Terminal Velocity
- For a body in free fall, the only force acting is its weight and its acceleration g is only due to gravity.
- The drag force increases as the body accelerates
- This increase in velocity means the drag force also increases
- Due to Newton’s Second Law, this means the resultant force and therefore acceleration decreases (recall F = ma)
- When the drag force is equal to the gravitational pull on the body, the body will no longer accelerate and will fall at a constant velocity
- This the maximum velocity that the object can have and is called the terminal velocity
A skydiver in freefall reaching terminal velocity
- The graph shows how the velocity of the skydiver varies with time
- Since the acceleration is equal to the gradient of a velocity-time graph, the acceleration decreases and eventually becomes zero when terminal velocity is reached
Worked example
Skydivers jump out of a plane at intervals of a few seconds.
Skydivers A and B want to join up as they fall.
If A is heavier than B, who should jump first?

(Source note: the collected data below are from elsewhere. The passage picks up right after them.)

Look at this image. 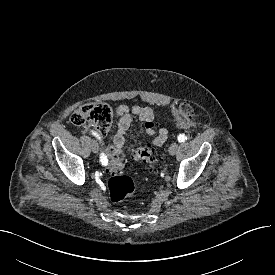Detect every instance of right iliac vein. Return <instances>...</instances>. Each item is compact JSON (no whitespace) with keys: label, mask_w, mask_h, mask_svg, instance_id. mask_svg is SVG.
I'll list each match as a JSON object with an SVG mask.
<instances>
[{"label":"right iliac vein","mask_w":275,"mask_h":275,"mask_svg":"<svg viewBox=\"0 0 275 275\" xmlns=\"http://www.w3.org/2000/svg\"><path fill=\"white\" fill-rule=\"evenodd\" d=\"M92 151H93V153H98V151H99V145L96 141L92 142Z\"/></svg>","instance_id":"63e3f726"}]
</instances>
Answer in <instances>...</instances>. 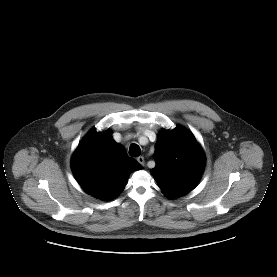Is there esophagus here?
Returning <instances> with one entry per match:
<instances>
[{
	"mask_svg": "<svg viewBox=\"0 0 277 277\" xmlns=\"http://www.w3.org/2000/svg\"><path fill=\"white\" fill-rule=\"evenodd\" d=\"M137 161H138L141 165H144V164H145L144 157H142V156H139V157L137 158Z\"/></svg>",
	"mask_w": 277,
	"mask_h": 277,
	"instance_id": "esophagus-1",
	"label": "esophagus"
}]
</instances>
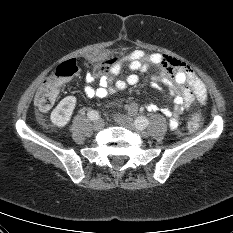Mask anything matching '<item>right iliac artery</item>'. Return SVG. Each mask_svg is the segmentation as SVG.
Instances as JSON below:
<instances>
[{
	"instance_id": "1",
	"label": "right iliac artery",
	"mask_w": 233,
	"mask_h": 233,
	"mask_svg": "<svg viewBox=\"0 0 233 233\" xmlns=\"http://www.w3.org/2000/svg\"><path fill=\"white\" fill-rule=\"evenodd\" d=\"M87 115L90 120H96L99 118V114L94 110L89 111Z\"/></svg>"
}]
</instances>
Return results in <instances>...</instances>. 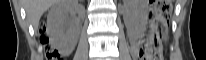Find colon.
<instances>
[{"mask_svg":"<svg viewBox=\"0 0 206 60\" xmlns=\"http://www.w3.org/2000/svg\"><path fill=\"white\" fill-rule=\"evenodd\" d=\"M171 8V0H156L153 4L154 19L150 23V36L144 46L135 54L136 60H163L162 40L168 32V16ZM41 43L44 45V52L47 59H58V52L49 45L44 24L38 29Z\"/></svg>","mask_w":206,"mask_h":60,"instance_id":"1","label":"colon"}]
</instances>
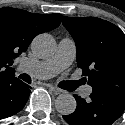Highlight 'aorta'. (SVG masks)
Listing matches in <instances>:
<instances>
[{
    "label": "aorta",
    "instance_id": "aorta-1",
    "mask_svg": "<svg viewBox=\"0 0 125 125\" xmlns=\"http://www.w3.org/2000/svg\"><path fill=\"white\" fill-rule=\"evenodd\" d=\"M55 41L48 34L36 36L32 42V51L39 58H48L55 52ZM76 100L70 94H61L55 100V108L62 115H69L76 109Z\"/></svg>",
    "mask_w": 125,
    "mask_h": 125
}]
</instances>
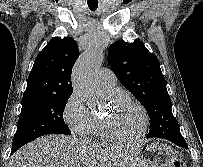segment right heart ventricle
<instances>
[{
    "mask_svg": "<svg viewBox=\"0 0 203 167\" xmlns=\"http://www.w3.org/2000/svg\"><path fill=\"white\" fill-rule=\"evenodd\" d=\"M114 91V90H112ZM89 134L91 135H96L99 137H104L101 131V127H100V121H99V117L97 115L93 114V120H92V125H91V129L89 131Z\"/></svg>",
    "mask_w": 203,
    "mask_h": 167,
    "instance_id": "e07e8e85",
    "label": "right heart ventricle"
}]
</instances>
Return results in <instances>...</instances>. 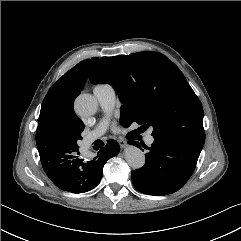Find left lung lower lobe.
Wrapping results in <instances>:
<instances>
[{
	"label": "left lung lower lobe",
	"instance_id": "left-lung-lower-lobe-1",
	"mask_svg": "<svg viewBox=\"0 0 241 241\" xmlns=\"http://www.w3.org/2000/svg\"><path fill=\"white\" fill-rule=\"evenodd\" d=\"M153 137L154 143L146 147L149 152L145 154V165L132 171V182L142 193L168 195L191 177L202 148L166 136ZM128 143L141 149L137 141Z\"/></svg>",
	"mask_w": 241,
	"mask_h": 241
}]
</instances>
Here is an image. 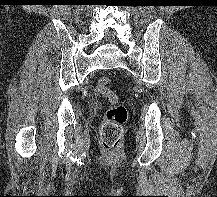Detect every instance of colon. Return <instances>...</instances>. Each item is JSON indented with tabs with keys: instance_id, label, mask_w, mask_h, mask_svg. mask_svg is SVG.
<instances>
[{
	"instance_id": "5ec220e1",
	"label": "colon",
	"mask_w": 217,
	"mask_h": 197,
	"mask_svg": "<svg viewBox=\"0 0 217 197\" xmlns=\"http://www.w3.org/2000/svg\"><path fill=\"white\" fill-rule=\"evenodd\" d=\"M111 79L103 76L98 79L97 91L111 104L106 111L100 129L101 142L106 151H116L121 142L123 125L127 121L128 112L124 105L119 103V97L110 88Z\"/></svg>"
}]
</instances>
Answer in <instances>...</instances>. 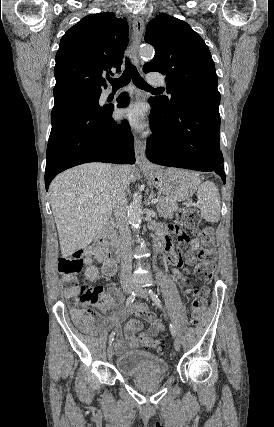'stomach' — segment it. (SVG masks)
I'll return each instance as SVG.
<instances>
[{"label": "stomach", "instance_id": "obj_1", "mask_svg": "<svg viewBox=\"0 0 274 427\" xmlns=\"http://www.w3.org/2000/svg\"><path fill=\"white\" fill-rule=\"evenodd\" d=\"M145 176L157 190H160L168 200L174 202H185L200 186L199 174L178 170V168H160L152 166L150 172H145Z\"/></svg>", "mask_w": 274, "mask_h": 427}]
</instances>
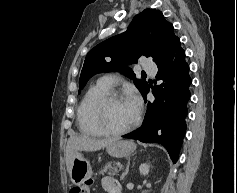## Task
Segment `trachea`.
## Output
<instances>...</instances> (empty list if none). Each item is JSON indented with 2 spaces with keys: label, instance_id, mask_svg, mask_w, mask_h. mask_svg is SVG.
Masks as SVG:
<instances>
[{
  "label": "trachea",
  "instance_id": "obj_1",
  "mask_svg": "<svg viewBox=\"0 0 237 193\" xmlns=\"http://www.w3.org/2000/svg\"><path fill=\"white\" fill-rule=\"evenodd\" d=\"M142 76H146V73H145V72H143V73H142Z\"/></svg>",
  "mask_w": 237,
  "mask_h": 193
}]
</instances>
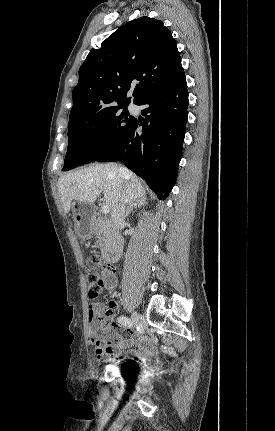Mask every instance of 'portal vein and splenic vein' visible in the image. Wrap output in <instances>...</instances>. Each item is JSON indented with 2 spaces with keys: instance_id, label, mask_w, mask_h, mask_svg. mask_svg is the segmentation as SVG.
Wrapping results in <instances>:
<instances>
[{
  "instance_id": "1",
  "label": "portal vein and splenic vein",
  "mask_w": 275,
  "mask_h": 431,
  "mask_svg": "<svg viewBox=\"0 0 275 431\" xmlns=\"http://www.w3.org/2000/svg\"><path fill=\"white\" fill-rule=\"evenodd\" d=\"M109 211H110V209H109V206H108V205H103V206L101 207V212H102L103 214H108V213H109Z\"/></svg>"
}]
</instances>
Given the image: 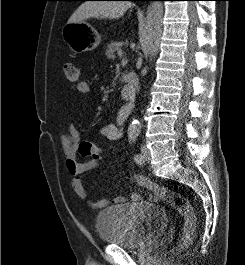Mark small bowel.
I'll use <instances>...</instances> for the list:
<instances>
[{
	"label": "small bowel",
	"instance_id": "1",
	"mask_svg": "<svg viewBox=\"0 0 245 265\" xmlns=\"http://www.w3.org/2000/svg\"><path fill=\"white\" fill-rule=\"evenodd\" d=\"M75 89L81 94H87L91 91V87L86 81H80ZM99 134L110 141H116L122 137L120 127L113 123L103 125L99 130ZM59 137L66 158V168L68 173L72 176L71 187L79 198L87 201L88 205L94 209L104 208L109 203L121 204L126 201V198L123 196H116L111 201L108 199H100L97 201L90 200L83 184V175L88 171L95 169L98 166V162L96 160L80 161L78 159L77 150L78 142L80 140V132L74 123H68L66 131L61 132ZM148 199L150 201H158L159 196L154 192H150L148 194ZM130 200L133 202L139 201L141 200V195L133 193L130 196Z\"/></svg>",
	"mask_w": 245,
	"mask_h": 265
}]
</instances>
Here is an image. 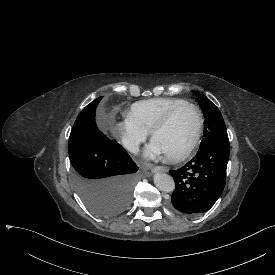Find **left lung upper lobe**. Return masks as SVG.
Masks as SVG:
<instances>
[{"label":"left lung upper lobe","instance_id":"obj_1","mask_svg":"<svg viewBox=\"0 0 275 275\" xmlns=\"http://www.w3.org/2000/svg\"><path fill=\"white\" fill-rule=\"evenodd\" d=\"M195 94L199 98L205 115V138L201 142L200 149L218 142H229L226 126L219 109L204 95H200L199 92H195Z\"/></svg>","mask_w":275,"mask_h":275}]
</instances>
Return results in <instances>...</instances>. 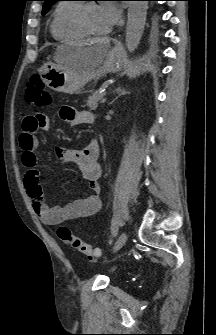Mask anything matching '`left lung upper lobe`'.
Returning a JSON list of instances; mask_svg holds the SVG:
<instances>
[{"instance_id": "obj_1", "label": "left lung upper lobe", "mask_w": 216, "mask_h": 335, "mask_svg": "<svg viewBox=\"0 0 216 335\" xmlns=\"http://www.w3.org/2000/svg\"><path fill=\"white\" fill-rule=\"evenodd\" d=\"M41 1H44L42 15H45L49 11L50 7L58 0H41ZM149 1H156V0H149ZM154 18H156V15H154Z\"/></svg>"}]
</instances>
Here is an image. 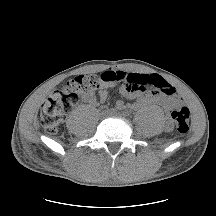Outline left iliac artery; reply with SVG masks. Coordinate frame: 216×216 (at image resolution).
Returning <instances> with one entry per match:
<instances>
[{"label": "left iliac artery", "instance_id": "obj_1", "mask_svg": "<svg viewBox=\"0 0 216 216\" xmlns=\"http://www.w3.org/2000/svg\"><path fill=\"white\" fill-rule=\"evenodd\" d=\"M123 115H124V116H128V115H129V112H128V111H124V112H123Z\"/></svg>", "mask_w": 216, "mask_h": 216}]
</instances>
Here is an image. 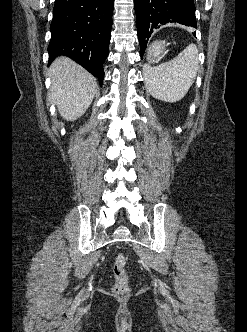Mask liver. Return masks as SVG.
<instances>
[{
  "mask_svg": "<svg viewBox=\"0 0 247 332\" xmlns=\"http://www.w3.org/2000/svg\"><path fill=\"white\" fill-rule=\"evenodd\" d=\"M49 77L52 102L57 106L60 115L67 121L80 118L94 98L96 79L66 57H59L52 63Z\"/></svg>",
  "mask_w": 247,
  "mask_h": 332,
  "instance_id": "6515ba94",
  "label": "liver"
}]
</instances>
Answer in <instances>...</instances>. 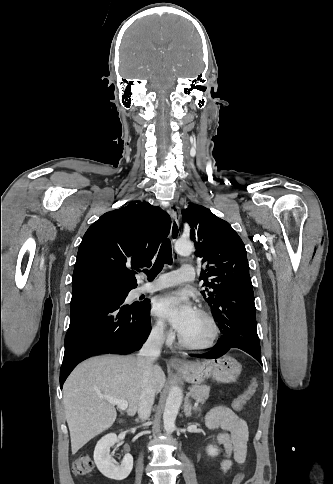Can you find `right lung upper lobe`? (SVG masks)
<instances>
[{"instance_id":"obj_1","label":"right lung upper lobe","mask_w":333,"mask_h":484,"mask_svg":"<svg viewBox=\"0 0 333 484\" xmlns=\"http://www.w3.org/2000/svg\"><path fill=\"white\" fill-rule=\"evenodd\" d=\"M170 226L169 215L148 202H133L103 214L83 236L74 267L72 291L134 289L136 272L151 265Z\"/></svg>"}]
</instances>
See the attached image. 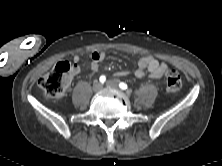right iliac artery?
<instances>
[{"instance_id":"1","label":"right iliac artery","mask_w":222,"mask_h":166,"mask_svg":"<svg viewBox=\"0 0 222 166\" xmlns=\"http://www.w3.org/2000/svg\"><path fill=\"white\" fill-rule=\"evenodd\" d=\"M99 81L104 83L106 81V77L104 75L100 76Z\"/></svg>"}]
</instances>
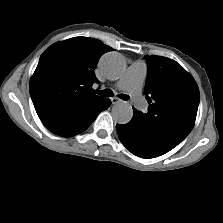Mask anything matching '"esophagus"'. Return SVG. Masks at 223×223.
Returning <instances> with one entry per match:
<instances>
[{
	"instance_id": "34e87169",
	"label": "esophagus",
	"mask_w": 223,
	"mask_h": 223,
	"mask_svg": "<svg viewBox=\"0 0 223 223\" xmlns=\"http://www.w3.org/2000/svg\"><path fill=\"white\" fill-rule=\"evenodd\" d=\"M111 102H112V104H117V103L121 102V100L117 97H113V98H111Z\"/></svg>"
}]
</instances>
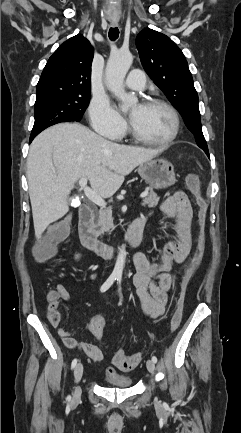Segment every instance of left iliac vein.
I'll return each mask as SVG.
<instances>
[{"label": "left iliac vein", "mask_w": 241, "mask_h": 433, "mask_svg": "<svg viewBox=\"0 0 241 433\" xmlns=\"http://www.w3.org/2000/svg\"><path fill=\"white\" fill-rule=\"evenodd\" d=\"M146 367H147V369H148V371L150 373H154V371H155V364H154V362L152 360H150V359L147 360Z\"/></svg>", "instance_id": "4c4485c4"}]
</instances>
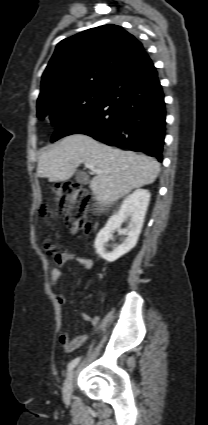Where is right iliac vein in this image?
I'll return each mask as SVG.
<instances>
[{"label":"right iliac vein","instance_id":"63e3f726","mask_svg":"<svg viewBox=\"0 0 208 425\" xmlns=\"http://www.w3.org/2000/svg\"><path fill=\"white\" fill-rule=\"evenodd\" d=\"M73 377H74V371H70V373L67 375L64 385H63V399L65 402H69L72 396L73 392Z\"/></svg>","mask_w":208,"mask_h":425}]
</instances>
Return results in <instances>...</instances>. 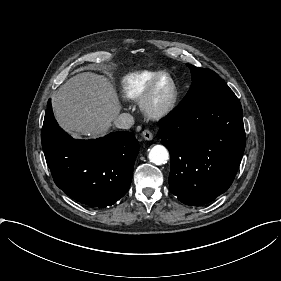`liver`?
Masks as SVG:
<instances>
[{"mask_svg":"<svg viewBox=\"0 0 281 281\" xmlns=\"http://www.w3.org/2000/svg\"><path fill=\"white\" fill-rule=\"evenodd\" d=\"M54 117L65 132L95 139L106 136L119 117L122 104L111 79L83 72L68 79L51 96Z\"/></svg>","mask_w":281,"mask_h":281,"instance_id":"liver-1","label":"liver"}]
</instances>
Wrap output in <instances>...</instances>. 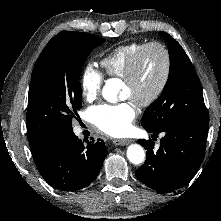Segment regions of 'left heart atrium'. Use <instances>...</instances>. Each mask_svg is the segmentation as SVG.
I'll list each match as a JSON object with an SVG mask.
<instances>
[{"instance_id": "obj_1", "label": "left heart atrium", "mask_w": 221, "mask_h": 221, "mask_svg": "<svg viewBox=\"0 0 221 221\" xmlns=\"http://www.w3.org/2000/svg\"><path fill=\"white\" fill-rule=\"evenodd\" d=\"M92 123L110 136H122L128 133L137 115L133 102L119 104H101L89 111Z\"/></svg>"}]
</instances>
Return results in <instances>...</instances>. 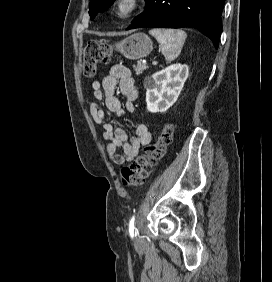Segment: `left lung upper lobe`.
<instances>
[{
    "label": "left lung upper lobe",
    "mask_w": 272,
    "mask_h": 282,
    "mask_svg": "<svg viewBox=\"0 0 272 282\" xmlns=\"http://www.w3.org/2000/svg\"><path fill=\"white\" fill-rule=\"evenodd\" d=\"M115 0H91L89 4V14L91 19H94L95 15L107 10Z\"/></svg>",
    "instance_id": "1"
}]
</instances>
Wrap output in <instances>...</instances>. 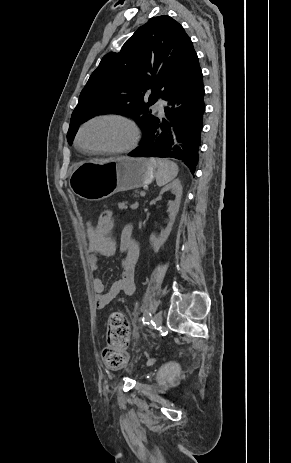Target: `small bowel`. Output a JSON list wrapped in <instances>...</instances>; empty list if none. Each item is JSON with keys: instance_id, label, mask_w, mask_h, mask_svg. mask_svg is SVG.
<instances>
[{"instance_id": "1", "label": "small bowel", "mask_w": 291, "mask_h": 463, "mask_svg": "<svg viewBox=\"0 0 291 463\" xmlns=\"http://www.w3.org/2000/svg\"><path fill=\"white\" fill-rule=\"evenodd\" d=\"M113 229H107L105 233L98 232V220L95 225H89L87 229L88 262L97 309L105 308L121 293L132 295L135 292L134 273L139 256V246L130 225L124 226L120 235L119 248L124 253V257L121 262L119 279L114 281L109 289H106L100 276V258L112 256L116 250V241L112 236Z\"/></svg>"}]
</instances>
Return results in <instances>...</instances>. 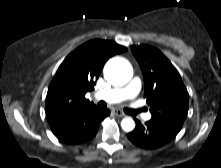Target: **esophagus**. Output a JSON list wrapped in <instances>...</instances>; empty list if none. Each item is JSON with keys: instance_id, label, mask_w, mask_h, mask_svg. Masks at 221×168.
Returning <instances> with one entry per match:
<instances>
[{"instance_id": "obj_1", "label": "esophagus", "mask_w": 221, "mask_h": 168, "mask_svg": "<svg viewBox=\"0 0 221 168\" xmlns=\"http://www.w3.org/2000/svg\"><path fill=\"white\" fill-rule=\"evenodd\" d=\"M114 114L118 117H124L125 116V113H123L121 110L119 109H116L114 110Z\"/></svg>"}]
</instances>
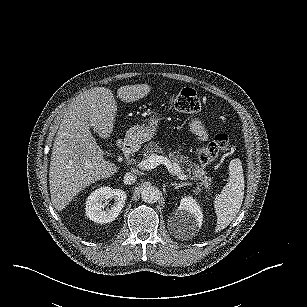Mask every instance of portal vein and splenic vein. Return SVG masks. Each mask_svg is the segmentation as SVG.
Listing matches in <instances>:
<instances>
[{"label": "portal vein and splenic vein", "instance_id": "1", "mask_svg": "<svg viewBox=\"0 0 307 307\" xmlns=\"http://www.w3.org/2000/svg\"><path fill=\"white\" fill-rule=\"evenodd\" d=\"M160 164L165 165L170 173L178 176L181 180L186 179V177L181 174V170L178 164L171 163L167 157L161 155L152 154L147 159L142 160L137 166L141 170H152Z\"/></svg>", "mask_w": 307, "mask_h": 307}]
</instances>
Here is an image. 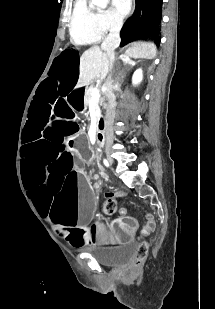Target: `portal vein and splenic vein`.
<instances>
[{
	"label": "portal vein and splenic vein",
	"instance_id": "obj_1",
	"mask_svg": "<svg viewBox=\"0 0 215 309\" xmlns=\"http://www.w3.org/2000/svg\"><path fill=\"white\" fill-rule=\"evenodd\" d=\"M91 96H100V90H98V88H93Z\"/></svg>",
	"mask_w": 215,
	"mask_h": 309
}]
</instances>
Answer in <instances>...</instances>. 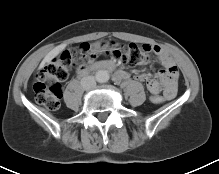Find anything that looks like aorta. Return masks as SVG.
Listing matches in <instances>:
<instances>
[{"label":"aorta","mask_w":219,"mask_h":174,"mask_svg":"<svg viewBox=\"0 0 219 174\" xmlns=\"http://www.w3.org/2000/svg\"><path fill=\"white\" fill-rule=\"evenodd\" d=\"M110 79V74L107 70H99L96 73V80L100 83H105Z\"/></svg>","instance_id":"obj_1"}]
</instances>
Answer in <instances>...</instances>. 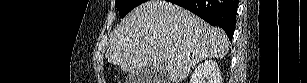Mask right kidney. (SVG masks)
Returning a JSON list of instances; mask_svg holds the SVG:
<instances>
[{
	"instance_id": "1",
	"label": "right kidney",
	"mask_w": 307,
	"mask_h": 83,
	"mask_svg": "<svg viewBox=\"0 0 307 83\" xmlns=\"http://www.w3.org/2000/svg\"><path fill=\"white\" fill-rule=\"evenodd\" d=\"M190 83H221V73L214 60L200 63L192 73Z\"/></svg>"
}]
</instances>
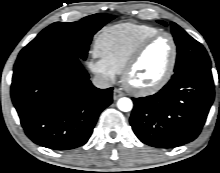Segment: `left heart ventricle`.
Returning <instances> with one entry per match:
<instances>
[{"mask_svg": "<svg viewBox=\"0 0 220 173\" xmlns=\"http://www.w3.org/2000/svg\"><path fill=\"white\" fill-rule=\"evenodd\" d=\"M171 58V43L167 37L152 42L142 54L129 76L136 87H147L157 82L167 70Z\"/></svg>", "mask_w": 220, "mask_h": 173, "instance_id": "left-heart-ventricle-1", "label": "left heart ventricle"}]
</instances>
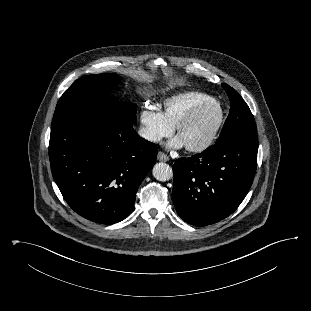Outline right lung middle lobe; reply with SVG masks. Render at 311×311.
Listing matches in <instances>:
<instances>
[{
  "mask_svg": "<svg viewBox=\"0 0 311 311\" xmlns=\"http://www.w3.org/2000/svg\"><path fill=\"white\" fill-rule=\"evenodd\" d=\"M118 81L116 74L84 76L61 96L52 120V128L83 119L119 117L136 123V104L116 105L108 91Z\"/></svg>",
  "mask_w": 311,
  "mask_h": 311,
  "instance_id": "obj_1",
  "label": "right lung middle lobe"
}]
</instances>
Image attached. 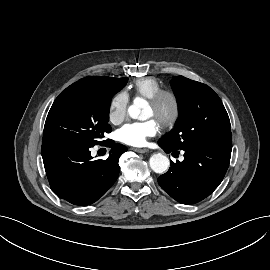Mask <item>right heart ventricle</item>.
Returning <instances> with one entry per match:
<instances>
[{
    "label": "right heart ventricle",
    "instance_id": "e07e8e85",
    "mask_svg": "<svg viewBox=\"0 0 270 270\" xmlns=\"http://www.w3.org/2000/svg\"><path fill=\"white\" fill-rule=\"evenodd\" d=\"M129 89L135 96L150 98L155 93L163 89V84L155 77H140L135 79Z\"/></svg>",
    "mask_w": 270,
    "mask_h": 270
}]
</instances>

- Skydiver B should jump first since he will take less time to reach terminal velocity
- His terminal velocity will also be a lower speed than that of skydiver A
- This is because skydiver A has a higher mass, and hence, weight
- A greater weight means a greater acceleration for A than B at every stage until terminal velocity
- Air resistance gets larger with speed, so for air resistance to match A's weight, A must be travelling faster than B at terminal velocity
- This means if A were to jump first, skydiver B would never catch up
- Skydiver B must jump first, then skydiver A can catch up
Examiner Tip
- Exam questions about terminal velocity tend to involve the motion of skydivers as they fall
- A common misconception is that skydivers move upwards when their parachutes are deployed - however, this is not the case, they are in fact decelerating to a lower terminal velocity
- What do you think this would look like on the graph above?